**文本摘录**
权力的实践:商代城市空间布局的社会史观察

文 | 邓国军

空间不仅是人类社会存在方式及其变迁的一个基本维度,亦是探究人类社会秩序及其演进的一个基本视域。空间对商代社会秩序研究来说尤其有特殊的重要性,因为商代正处于中国早期城市功能分区形成的关键阶段,该时期生人与死人的区别、休息与劳作的区别、身份的区别和族类的区别等,逐渐成为商人城邑营造活动要予以考虑的问题。尤其是随着阶级的分化与对抗,都邑的防御与空间区别要求更加明确。城邑空间分区也许最初是靠增加空间上的距离和利用物质元素加以阻隔形成的。随着经验的积累,商人逐渐开始利用方位手段来达到城邑空间分区目的。在商人看来,城邑如同“天下”一样,也是有主从、有中心、有边界的。因此,他们的城市空间布局自然不是杂乱无章的,而是遵循了一定的内在逻辑。那么,商人在城市空间布局时遵循着怎样的内在逻辑?殷商都城、离宫别馆、军事重镇、方国都邑在空间布局上有何不同?学界围绕上述问题形成诸多有价值的研究。如俞伟超、许宏等论及了殷商城市的形态特征;常怀颖、何毓灵等从个案出发,详细考察了偃师商城、郑州商城以及部分功能区的空间布局;张国硕、王震中等从整体上考察了殷商都邑的形成、年代、布局等。不仅如此,王立新、王涛已经注意到了商代方国都邑与商王朝军事重镇的异同。总体来看,商代城市规划近年来逐渐成为显学,越来越多的学者投身这一领域,有价值的成果不断涌现。不过,现有研究多从物质性角度理解城市空间布局,对城市空间布局的社会性重视不够。事实上,商代城址中的宫殿基址、祭祀遗存以及房址、墓葬等遗迹都是商人社会活动的产物,它们在城市空间中的布局无疑是商人社会关系网络在空间上的投射。是故,将商代城市空间布局纳入社会史的视野,“透物见人”分析城市功能区的布局与殷商社会阶层之间的关系,不仅有助于揭示权力关系对商代城市空间布局和空间结构的影响及其运作机制,亦可为商代城市空间布局的研究带来新思考。

一 多元一体:商代城市体系与城市内部的功能区划

城市主要有两方面的特征:一是位置与分布的特征,即城市体系;二是城市内部要素的演变和组合,即内部空间结构。由此对于殷商时期城市的研究,既可以把城市放在一定的区域里,研究城址选址与城市分布,即城市体系,也可以把城市当作一个区域空间,研究城市内部的地域结构。目前考古发现的商代城市遗址已有12处,按时间顺序可分为早商城址、中商城址、晚商城址。其中早商城址有偃师商城、郑州商城、东下冯商城、垣曲商城、黄陂盘龙城、焦作府城商城,中商城址有郑州小双桥商城、洹北商城、新郑望京楼商城,晚商城址有殷墟、广汉三星堆、吴城城址。从这些城市的位置与分布特征来看,都城性质的城市如偃师商城、郑州商城等均分布于商王朝统治的腹心地带——河洛地区,非都城性质的城址多分布于商王朝统治区的边鄙地带或交通要道上,如垣曲商城、焦作府城商城、新郑望京楼商城位于交通枢纽,东下冯商城、黄陂盘龙城靠近资源产地,方国都邑城址如广汉三星堆、吴城城址则位于王朝统治区之外、方国统治区的核心区域。这些城市大多分布于黄河流域,仅有3座城市分布于长江流域,地域上呈现出北多南少的区域特征。

**数据条目**

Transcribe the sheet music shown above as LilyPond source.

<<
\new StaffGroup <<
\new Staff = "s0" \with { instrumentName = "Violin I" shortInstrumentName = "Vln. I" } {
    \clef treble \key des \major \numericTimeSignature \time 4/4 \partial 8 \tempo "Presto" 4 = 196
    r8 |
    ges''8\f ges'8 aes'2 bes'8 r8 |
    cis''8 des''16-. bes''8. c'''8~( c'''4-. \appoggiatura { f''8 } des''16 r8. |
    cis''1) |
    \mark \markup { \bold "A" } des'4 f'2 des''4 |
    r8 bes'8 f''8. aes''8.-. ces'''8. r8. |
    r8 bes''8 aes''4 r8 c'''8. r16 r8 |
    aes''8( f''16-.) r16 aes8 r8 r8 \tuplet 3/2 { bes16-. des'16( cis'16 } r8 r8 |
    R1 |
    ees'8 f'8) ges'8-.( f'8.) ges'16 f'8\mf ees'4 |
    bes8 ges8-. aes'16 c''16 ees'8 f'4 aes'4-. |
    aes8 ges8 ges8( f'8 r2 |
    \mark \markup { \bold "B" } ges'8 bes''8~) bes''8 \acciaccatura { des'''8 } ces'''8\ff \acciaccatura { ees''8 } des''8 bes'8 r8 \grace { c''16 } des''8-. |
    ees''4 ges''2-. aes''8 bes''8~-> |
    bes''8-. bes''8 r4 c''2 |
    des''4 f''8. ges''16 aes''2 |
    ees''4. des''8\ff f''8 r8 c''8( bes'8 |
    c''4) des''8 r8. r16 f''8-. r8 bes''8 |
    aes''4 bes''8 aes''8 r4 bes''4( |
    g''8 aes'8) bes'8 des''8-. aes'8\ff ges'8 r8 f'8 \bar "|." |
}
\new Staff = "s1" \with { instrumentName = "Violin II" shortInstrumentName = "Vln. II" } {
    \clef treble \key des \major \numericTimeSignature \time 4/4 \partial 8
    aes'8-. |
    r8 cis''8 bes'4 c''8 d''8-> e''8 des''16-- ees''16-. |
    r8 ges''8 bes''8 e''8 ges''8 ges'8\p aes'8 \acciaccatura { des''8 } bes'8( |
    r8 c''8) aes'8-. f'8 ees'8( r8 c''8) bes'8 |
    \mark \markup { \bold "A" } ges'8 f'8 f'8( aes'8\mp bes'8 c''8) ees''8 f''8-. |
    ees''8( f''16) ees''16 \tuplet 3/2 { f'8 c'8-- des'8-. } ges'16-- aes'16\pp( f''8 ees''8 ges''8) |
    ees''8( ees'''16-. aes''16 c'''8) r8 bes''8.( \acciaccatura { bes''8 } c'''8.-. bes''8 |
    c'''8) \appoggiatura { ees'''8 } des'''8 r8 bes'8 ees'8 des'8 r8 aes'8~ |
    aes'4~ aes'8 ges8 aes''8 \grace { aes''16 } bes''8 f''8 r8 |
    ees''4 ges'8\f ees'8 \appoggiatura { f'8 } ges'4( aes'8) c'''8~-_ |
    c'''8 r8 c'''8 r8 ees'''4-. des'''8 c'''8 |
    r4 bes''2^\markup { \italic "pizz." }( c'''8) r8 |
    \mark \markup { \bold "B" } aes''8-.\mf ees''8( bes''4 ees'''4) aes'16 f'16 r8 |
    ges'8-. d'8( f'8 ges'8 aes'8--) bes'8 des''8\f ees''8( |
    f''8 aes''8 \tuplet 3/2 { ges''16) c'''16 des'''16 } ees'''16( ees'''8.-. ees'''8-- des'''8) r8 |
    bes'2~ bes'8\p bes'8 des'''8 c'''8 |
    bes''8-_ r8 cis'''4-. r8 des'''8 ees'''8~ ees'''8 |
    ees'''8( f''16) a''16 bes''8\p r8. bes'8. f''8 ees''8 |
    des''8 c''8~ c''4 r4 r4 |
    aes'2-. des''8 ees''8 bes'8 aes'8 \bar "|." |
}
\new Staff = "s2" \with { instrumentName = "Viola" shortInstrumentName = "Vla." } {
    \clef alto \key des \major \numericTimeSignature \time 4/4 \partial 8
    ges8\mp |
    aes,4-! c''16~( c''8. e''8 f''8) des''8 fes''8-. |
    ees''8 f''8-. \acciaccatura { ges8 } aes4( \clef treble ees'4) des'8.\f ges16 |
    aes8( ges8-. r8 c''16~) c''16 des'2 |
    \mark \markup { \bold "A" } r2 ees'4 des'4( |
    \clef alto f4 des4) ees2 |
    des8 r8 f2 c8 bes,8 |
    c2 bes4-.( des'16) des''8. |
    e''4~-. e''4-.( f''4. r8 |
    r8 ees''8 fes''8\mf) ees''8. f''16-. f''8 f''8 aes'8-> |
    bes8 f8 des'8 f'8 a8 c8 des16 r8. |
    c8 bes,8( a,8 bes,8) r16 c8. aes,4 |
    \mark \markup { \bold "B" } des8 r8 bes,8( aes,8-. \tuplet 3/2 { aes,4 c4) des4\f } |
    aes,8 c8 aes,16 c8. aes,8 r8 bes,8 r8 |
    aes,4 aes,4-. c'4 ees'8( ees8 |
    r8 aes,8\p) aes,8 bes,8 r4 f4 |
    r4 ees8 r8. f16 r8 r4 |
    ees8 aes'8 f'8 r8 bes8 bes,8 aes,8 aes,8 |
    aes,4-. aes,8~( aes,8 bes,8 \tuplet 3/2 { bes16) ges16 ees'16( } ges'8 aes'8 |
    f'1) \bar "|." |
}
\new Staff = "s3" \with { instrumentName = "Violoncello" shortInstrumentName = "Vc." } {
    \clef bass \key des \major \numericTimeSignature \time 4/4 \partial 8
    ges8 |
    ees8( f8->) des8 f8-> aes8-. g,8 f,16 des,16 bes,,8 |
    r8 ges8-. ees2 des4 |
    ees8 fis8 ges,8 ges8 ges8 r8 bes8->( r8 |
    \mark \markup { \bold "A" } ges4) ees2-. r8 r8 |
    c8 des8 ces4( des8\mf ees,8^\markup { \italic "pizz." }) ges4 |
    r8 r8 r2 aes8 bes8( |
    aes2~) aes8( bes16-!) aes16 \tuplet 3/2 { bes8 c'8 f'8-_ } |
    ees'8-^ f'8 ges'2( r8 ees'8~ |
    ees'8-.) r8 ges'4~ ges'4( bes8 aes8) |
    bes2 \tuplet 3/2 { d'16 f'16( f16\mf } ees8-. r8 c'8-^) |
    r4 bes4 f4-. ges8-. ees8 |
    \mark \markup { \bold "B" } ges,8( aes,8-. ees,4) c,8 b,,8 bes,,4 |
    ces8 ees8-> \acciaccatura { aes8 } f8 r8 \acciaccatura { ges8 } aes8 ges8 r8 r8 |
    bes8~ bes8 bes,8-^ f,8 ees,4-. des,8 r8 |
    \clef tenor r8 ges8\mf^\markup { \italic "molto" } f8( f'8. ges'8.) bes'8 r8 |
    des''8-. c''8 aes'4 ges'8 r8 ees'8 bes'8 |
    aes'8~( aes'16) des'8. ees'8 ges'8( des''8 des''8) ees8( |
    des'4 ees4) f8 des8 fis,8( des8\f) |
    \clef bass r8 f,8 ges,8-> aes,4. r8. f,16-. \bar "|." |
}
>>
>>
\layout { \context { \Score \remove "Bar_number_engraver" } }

**待完成任务**
A. 用两句话概括这段关于商代城市空间布局的文字。
B. 返回这段关于商代城市空间布局的文字中从“权力的实践:商代城市空间布局的社会史观察”起、一直到“市空间布局的研究带来新思考。”为止的全部原文，不作任何改动。

**参考答案**
A. 现有研究多从物质性角度理解商代城市空间布局，对其社会性重视不够，因此文中主张将其纳入社会史视野，分析城市功能区布局与殷商社会阶层之间的关系。目前考古发现的商代城市遗址共12处，其中都城性质的城市分布于河洛地区，非都城性质的城址多位于边鄙地带或交通要道，整体上大多分布于黄河流域，呈现北多南少的特征。

B.
权力的实践:商代城市空间布局的社会史观察

文 | 邓国军

空间不仅是人类社会存在方式及其变迁的一个基本维度,亦是探究人类社会秩序及其演进的一个基本视域。空间对商代社会秩序研究来说尤其有特殊的重要性,因为商代正处于中国早期城市功能分区形成的关键阶段,该时期生人与死人的区别、休息与劳作的区别、身份的区别和族类的区别等,逐渐成为商人城邑营造活动要予以考虑的问题。尤其是随着阶级的分化与对抗,都邑的防御与空间区别要求更加明确。城邑空间分区也许最初是靠增加空间上的距离和利用物质元素加以阻隔形成的。随着经验的积累,商人逐渐开始利用方位手段来达到城邑空间分区目的。在商人看来,城邑如同“天下”一样,也是有主从、有中心、有边界的。因此,他们的城市空间布局自然不是杂乱无章的,而是遵循了一定的内在逻辑。那么,商人在城市空间布局时遵循着怎样的内在逻辑?殷商都城、离宫别馆、军事重镇、方国都邑在空间布局上有何不同?学界围绕上述问题形成诸多有价值的研究。如俞伟超、许宏等论及了殷商城市的形态特征;常怀颖、何毓灵等从个案出发,详细考察了偃师商城、郑州商城以及部分功能区的空间布局;张国硕、王震中等从整体上考察了殷商都邑的形成、年代、布局等。不仅如此,王立新、王涛已经注意到了商代方国都邑与商王朝军事重镇的异同。总体来看,商代城市规划近年来逐渐成为显学,越来越多的学者投身这一领域,有价值的成果不断涌现。不过,现有研究多从物质性角度理解城市空间布局,对城市空间布局的社会性重视不够。事实上,商代城址中的宫殿基址、祭祀遗存以及房址、墓葬等遗迹都是商人社会活动的产物,它们在城市空间中的布局无疑是商人社会关系网络在空间上的投射。是故,将商代城市空间布局纳入社会史的视野,“透物见人”分析城市功能区的布局与殷商社会阶层之间的关系,不仅有助于揭示权力关系对商代城市空间布局和空间结构的影响及其运作机制,亦可为商代城市空间布局的研究带来新思考。